Chapter 18 The Normal Approximation for Probability Histograms

18.1 Chapter Notes

According to the law of averages, when a coin is tossed a large number of times, the percentage of heads will be close to 50%. Around 1700, the Swiss mathematician James Bernoulli put this on a rigorous mathematical footing. Twenty years later, Abraham de Moivre made a substantial improvement on Bernoulli’s work . . . Bernoulli and de Moivre both made the same assumptions about the coin: the tosses are independent, and on each toss the coin is as likely to land heads as tails. From these assumptions, it follows that the coin is as likely to land in any specific pattern of heads and tails as in any other. What Bernoulli did was to show that for most patterns, about 50% of the entries are heads.

Of course, de Moivre did not have anything like a modern calculator available. He needed a mathematical way of estimating the binomial coefficients, without having to work the arithmetic out. And he found a way to do it (though the approximation is usually credited to another mathematician, James Stirling).
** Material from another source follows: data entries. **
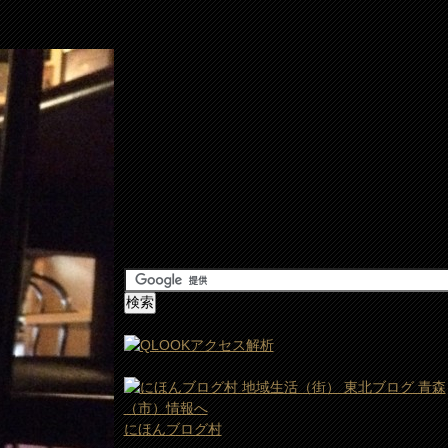
にほんブログ村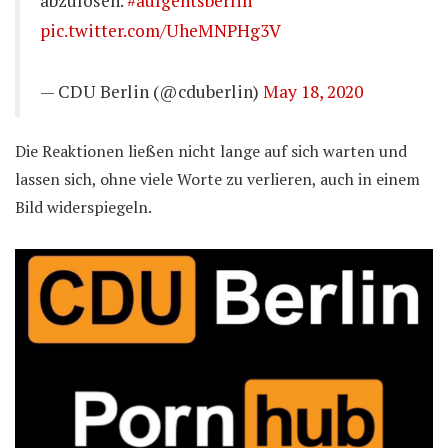
abzulösen.
#aufgehtsberlin
pic.twitter.com/UheMNPHg3V
— CDU Berlin (@cduberlin)
May 18, 2020
Die Reaktionen ließen nicht lange auf sich warten und
lassen sich, ohne viele Worte zu verlieren, auch in einem
Bild widerspiegeln.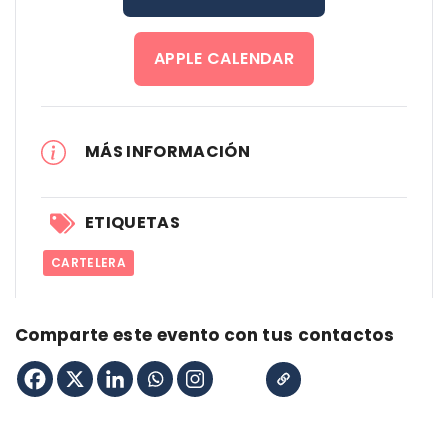
APPLE CALENDAR
MÁS INFORMACIÓN
ETIQUETAS
CARTELERA
Comparte este evento con tus contactos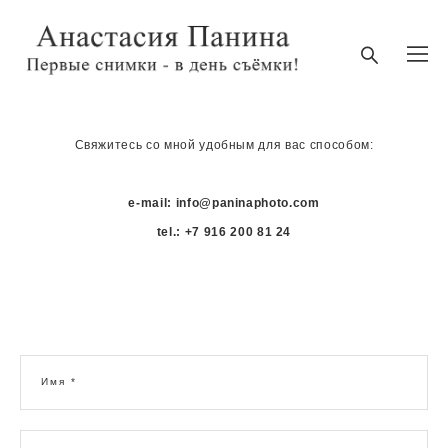
Свяжитесь со мной удобным для вас способом:
e-mail: info@paninaphoto.com
tel.: +7 916 200 81 24
Имя *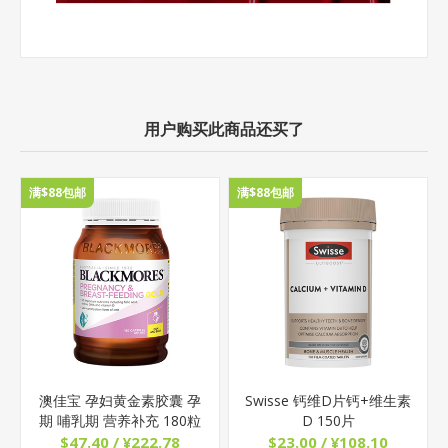
用户购买此商品还买了
满$88包邮
满$88包邮
澳佳宝 孕妇黄金素胶囊 孕
Swisse 钙维D片钙+维生素
期 哺乳期 营养补充 180粒
D 150片
$47.40 / ¥222.78
$23.00 / ¥108.10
De Moivre’s procedure led him to the normal curve . . . In fact, he was able to prove that the whole probability histogram for the number of heads is close to the normal curve when the number of tosses is large.

The chapter introduces the probability histogram:

I think the y-axis must be wrong for those middle histograms. The area of the each rectangle in the probability histogram represents the probability of getting the associated value.

Here’s the empirical histograms converging to the probability histogram when you roll two dice and take the product instead of the sum:

The chapter relates the probability histogram for the number of heads in some large number of coin tosses to the normal curve:

The standard error for 100 tosses is \(\sqrt{100} \times 1/2 = 5\), which you can see by comparing the two different axes in the chart above.

Here’s the probability histogram converging to the normal curve:

In the early eighteenth century, de Moivre proved this convergence had to take place, by pure mathematical reasoning . . . The normal approximation consists in replacing the actual probability histogram by the normal curve before computing areas. This is legitimate when the probability histogram follows the normal curve. Probability histograms are often hard to work out, while areas under the normal curve are easy to look up in the table.

In what other situations can we apply the normal approximation? What about drawing from a box?

Again, the normal approximation works perfectly well, so long as you remember one thing. The more the histogram of the numbers in the box differs from the normal curve, the more draws are needed before the approximation takes hold.

Here, for example is the case where a box contains nine 0s and one 1:

What about with figures other than one or zero in the box? Here’s we have draws from a box containing one, two and nine. We start with the histogram, which does not look normal at all:

Now we draw the histogram for sums of a set number of draws from this box:

Where does the normal approximation not apply? What if we roll a die a certain number of times and take the product instead of the sum? We can see that the normal approximation will not help us here:

With enough draws, the probability histogram for the sum will be close to the normal curve. Mathematicians have a name for this fact. They call it “the central limit theorem,” because it plays a central role in statistical theory.

The Central Limit Theorem. When drawing at random with replacement from a box, the probability histogram for the sum will follow the normal curve, even if the contents of the box do not. The histogram must be put into standard units, and the number of draws must be reasonably large.

The central limit theorem applies to sums but not to other operations like products. The theorem is the basis for many of the statistical procedures discussed in the rest of the book.